Comparisons of ICP variants
Selection of Points
- all available points
- uniform subsampling
- random sampling
- with high intensity gradient
- select source points from both meshes: slightly better than others when using “asymmetric” matching algorithm
- normal-space sampling: outperforms others in the “incised plane” scene
Matching points
- closest point
- closest compatible point (normals within 45 degrees)
- normal shooting: find the intersection of the ray originating at the source point in the direction of the source point’s normal with the destination surface
- normal shooting to a compatible point (normals within 45 degrees)
- projection (reverse calibration): project the source point onto the destination mesh, from the point of view of the destination mesh’s range camera (HOW??)
- projection by search: project the source point onto the destination mesh, then perform a search in the destination range image. The search might use a metric based on point-to-point distance, point-to-ray distance, or compatibility of intensity.

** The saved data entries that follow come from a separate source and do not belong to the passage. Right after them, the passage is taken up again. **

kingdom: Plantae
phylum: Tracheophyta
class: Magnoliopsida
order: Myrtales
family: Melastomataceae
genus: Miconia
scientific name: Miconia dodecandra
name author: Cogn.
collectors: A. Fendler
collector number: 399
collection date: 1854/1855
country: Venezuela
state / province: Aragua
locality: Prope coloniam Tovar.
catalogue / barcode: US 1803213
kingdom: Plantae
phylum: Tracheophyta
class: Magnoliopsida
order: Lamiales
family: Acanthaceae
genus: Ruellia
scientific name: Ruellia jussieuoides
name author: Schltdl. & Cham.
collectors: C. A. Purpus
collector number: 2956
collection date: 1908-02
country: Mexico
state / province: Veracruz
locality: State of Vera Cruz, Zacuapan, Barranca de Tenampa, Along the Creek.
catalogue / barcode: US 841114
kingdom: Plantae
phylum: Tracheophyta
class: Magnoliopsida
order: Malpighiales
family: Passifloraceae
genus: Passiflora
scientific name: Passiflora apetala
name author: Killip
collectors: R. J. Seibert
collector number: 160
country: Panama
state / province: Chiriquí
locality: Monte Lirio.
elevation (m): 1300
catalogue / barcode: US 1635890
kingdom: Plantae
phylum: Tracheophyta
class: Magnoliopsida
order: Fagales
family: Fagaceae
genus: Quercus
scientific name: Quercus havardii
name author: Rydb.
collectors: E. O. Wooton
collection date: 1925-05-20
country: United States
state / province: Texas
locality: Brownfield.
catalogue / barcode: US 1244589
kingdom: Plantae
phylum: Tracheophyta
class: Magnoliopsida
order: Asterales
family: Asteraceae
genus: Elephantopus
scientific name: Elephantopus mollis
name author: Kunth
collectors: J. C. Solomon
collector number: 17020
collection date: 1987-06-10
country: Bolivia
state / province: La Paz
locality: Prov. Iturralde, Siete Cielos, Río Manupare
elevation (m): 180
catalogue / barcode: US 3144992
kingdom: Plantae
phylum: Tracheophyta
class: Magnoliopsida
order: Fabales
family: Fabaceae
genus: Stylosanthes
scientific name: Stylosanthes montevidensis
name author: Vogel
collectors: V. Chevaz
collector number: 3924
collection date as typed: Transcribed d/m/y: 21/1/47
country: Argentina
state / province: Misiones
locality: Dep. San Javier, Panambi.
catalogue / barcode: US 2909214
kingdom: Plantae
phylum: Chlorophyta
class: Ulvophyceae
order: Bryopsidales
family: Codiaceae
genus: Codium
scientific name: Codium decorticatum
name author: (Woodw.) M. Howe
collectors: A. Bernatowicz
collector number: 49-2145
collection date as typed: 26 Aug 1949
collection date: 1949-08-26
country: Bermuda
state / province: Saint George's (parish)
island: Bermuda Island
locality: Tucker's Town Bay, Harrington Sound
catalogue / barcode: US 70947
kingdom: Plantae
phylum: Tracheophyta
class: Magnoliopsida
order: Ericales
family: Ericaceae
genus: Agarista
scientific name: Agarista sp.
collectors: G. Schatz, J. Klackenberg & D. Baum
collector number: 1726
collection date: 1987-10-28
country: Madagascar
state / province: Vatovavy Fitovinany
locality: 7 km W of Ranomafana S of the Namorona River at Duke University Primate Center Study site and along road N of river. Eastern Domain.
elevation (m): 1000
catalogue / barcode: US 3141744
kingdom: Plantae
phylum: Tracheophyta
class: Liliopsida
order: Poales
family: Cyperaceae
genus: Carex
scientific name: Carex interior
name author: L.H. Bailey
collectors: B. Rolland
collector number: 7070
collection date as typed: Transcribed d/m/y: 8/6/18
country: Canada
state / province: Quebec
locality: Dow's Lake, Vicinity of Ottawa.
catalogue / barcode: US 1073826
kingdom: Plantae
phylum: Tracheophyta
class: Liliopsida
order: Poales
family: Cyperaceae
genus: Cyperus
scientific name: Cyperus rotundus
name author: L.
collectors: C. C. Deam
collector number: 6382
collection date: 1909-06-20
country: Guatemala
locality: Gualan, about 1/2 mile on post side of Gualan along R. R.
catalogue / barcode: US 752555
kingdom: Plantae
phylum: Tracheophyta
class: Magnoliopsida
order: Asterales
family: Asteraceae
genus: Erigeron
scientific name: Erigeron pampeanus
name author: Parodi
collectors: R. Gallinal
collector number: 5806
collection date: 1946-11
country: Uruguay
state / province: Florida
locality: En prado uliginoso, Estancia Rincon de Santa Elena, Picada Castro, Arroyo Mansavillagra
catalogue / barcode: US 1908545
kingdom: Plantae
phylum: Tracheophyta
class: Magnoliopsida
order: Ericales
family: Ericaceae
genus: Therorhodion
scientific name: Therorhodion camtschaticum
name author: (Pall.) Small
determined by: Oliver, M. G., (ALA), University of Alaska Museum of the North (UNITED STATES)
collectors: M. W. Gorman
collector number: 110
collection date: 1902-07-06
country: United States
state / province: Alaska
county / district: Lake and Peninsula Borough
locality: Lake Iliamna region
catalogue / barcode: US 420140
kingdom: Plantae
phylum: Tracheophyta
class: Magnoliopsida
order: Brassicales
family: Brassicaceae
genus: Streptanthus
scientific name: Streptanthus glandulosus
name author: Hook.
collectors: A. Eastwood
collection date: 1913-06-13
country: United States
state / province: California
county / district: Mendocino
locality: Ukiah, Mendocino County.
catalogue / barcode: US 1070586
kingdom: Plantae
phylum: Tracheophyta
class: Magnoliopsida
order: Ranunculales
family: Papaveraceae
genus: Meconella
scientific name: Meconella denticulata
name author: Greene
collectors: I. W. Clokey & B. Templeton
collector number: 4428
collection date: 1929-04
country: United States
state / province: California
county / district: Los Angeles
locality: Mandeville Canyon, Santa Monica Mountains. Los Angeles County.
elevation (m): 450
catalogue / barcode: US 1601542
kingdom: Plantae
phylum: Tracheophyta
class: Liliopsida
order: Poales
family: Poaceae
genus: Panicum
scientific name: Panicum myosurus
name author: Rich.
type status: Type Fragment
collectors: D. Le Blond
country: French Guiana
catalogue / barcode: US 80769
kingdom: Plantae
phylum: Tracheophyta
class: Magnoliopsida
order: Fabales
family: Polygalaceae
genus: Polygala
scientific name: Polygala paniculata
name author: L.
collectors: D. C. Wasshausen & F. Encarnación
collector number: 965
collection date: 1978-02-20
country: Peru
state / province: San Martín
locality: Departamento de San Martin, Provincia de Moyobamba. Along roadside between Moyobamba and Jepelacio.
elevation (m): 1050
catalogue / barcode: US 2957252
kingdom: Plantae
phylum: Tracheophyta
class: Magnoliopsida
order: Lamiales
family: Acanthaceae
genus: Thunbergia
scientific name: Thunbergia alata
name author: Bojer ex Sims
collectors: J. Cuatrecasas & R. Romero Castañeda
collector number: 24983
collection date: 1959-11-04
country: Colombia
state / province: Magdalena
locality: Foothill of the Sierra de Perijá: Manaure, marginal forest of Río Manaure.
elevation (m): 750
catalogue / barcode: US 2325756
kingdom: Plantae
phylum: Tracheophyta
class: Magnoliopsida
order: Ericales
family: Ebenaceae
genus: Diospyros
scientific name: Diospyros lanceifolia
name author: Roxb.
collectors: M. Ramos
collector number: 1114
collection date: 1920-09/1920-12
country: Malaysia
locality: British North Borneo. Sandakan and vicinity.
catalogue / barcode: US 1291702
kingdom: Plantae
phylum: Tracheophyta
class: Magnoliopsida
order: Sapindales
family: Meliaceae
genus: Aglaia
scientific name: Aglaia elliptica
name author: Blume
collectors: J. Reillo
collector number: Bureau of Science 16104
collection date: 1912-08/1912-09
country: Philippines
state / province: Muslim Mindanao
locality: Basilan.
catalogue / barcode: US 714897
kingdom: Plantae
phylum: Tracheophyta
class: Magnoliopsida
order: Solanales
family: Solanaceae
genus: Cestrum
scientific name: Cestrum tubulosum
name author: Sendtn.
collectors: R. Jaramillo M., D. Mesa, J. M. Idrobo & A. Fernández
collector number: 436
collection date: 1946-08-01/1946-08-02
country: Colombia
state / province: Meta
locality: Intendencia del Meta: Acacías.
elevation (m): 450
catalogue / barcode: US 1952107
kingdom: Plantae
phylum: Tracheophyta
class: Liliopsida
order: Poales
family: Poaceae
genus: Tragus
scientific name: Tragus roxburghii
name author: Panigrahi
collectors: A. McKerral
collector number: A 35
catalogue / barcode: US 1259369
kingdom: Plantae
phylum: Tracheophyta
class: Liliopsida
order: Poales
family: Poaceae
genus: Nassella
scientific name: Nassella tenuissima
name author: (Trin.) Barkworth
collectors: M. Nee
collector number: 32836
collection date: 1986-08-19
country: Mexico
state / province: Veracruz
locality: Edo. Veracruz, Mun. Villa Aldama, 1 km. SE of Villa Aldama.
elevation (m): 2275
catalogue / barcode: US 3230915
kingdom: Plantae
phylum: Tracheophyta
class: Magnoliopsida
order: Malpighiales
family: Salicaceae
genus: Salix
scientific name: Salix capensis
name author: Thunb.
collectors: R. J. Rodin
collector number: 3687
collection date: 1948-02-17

the closest-point algorithms are more sensitive to noise and tend to generate larger numbers of incorrect pairings than the other algorithms
But the closest-point algorithms might not have the fastest convergence rate for “easy” scenes, they are the most robust for “difficult” geometry.
the projection algorithm (TODO: check the details) does not offer the best convergence per iteration, each iteration is faster than an iteration of closest point finding or normal shooting because it is performed in constant time, rather than involving a closet-point search.
Weighting of Pairs
- constant weight
- lower weights to pairs with greater point-to-point distances: $\text{weight} = 1-\frac{\text{Dist}(p_1,p_2)}{\text{Dist}_\max}$
- based on compatibility of normals
- based on the expected effect of scanner noise on the uncertainty in the error metric
In general, the effect of weighting on convergence rate will be small and highly data-dependent, and that the choice of a weighting function should be based on other factors.
Rejecting Pairs
- a given (user-specified) distance apart
- the worst $n\%$ of pairs
- the distance is larger than some multiple of the standard deviation of distances
- not consistent with neighboring pairs
- on mesh boundaries
outlier rejection, though it may have effects on the accuracy and stability with which the correct alignment is determined, in general does not improve the speed of convergence.
Error Metric and Minimization
error metrics:
- sum of squared distances between corresponding points
- sum of squared distances from each source point to the plane containing the destination point and oriented perpendicular to the destination normal
several ways to search:
- “classic” ICP without extrapolation
- “classic” ICP with extrapolation
- start with several perturbations in the initial conditions
- start with various randomly-selected subsets of points
- stochastic search via simulated annealing.
the point-to-plane error metric outperforms in the “fractal” and “incised” scene.
High-Speed Variants
construct a high-speed ICP algorithm by combining some of the variants.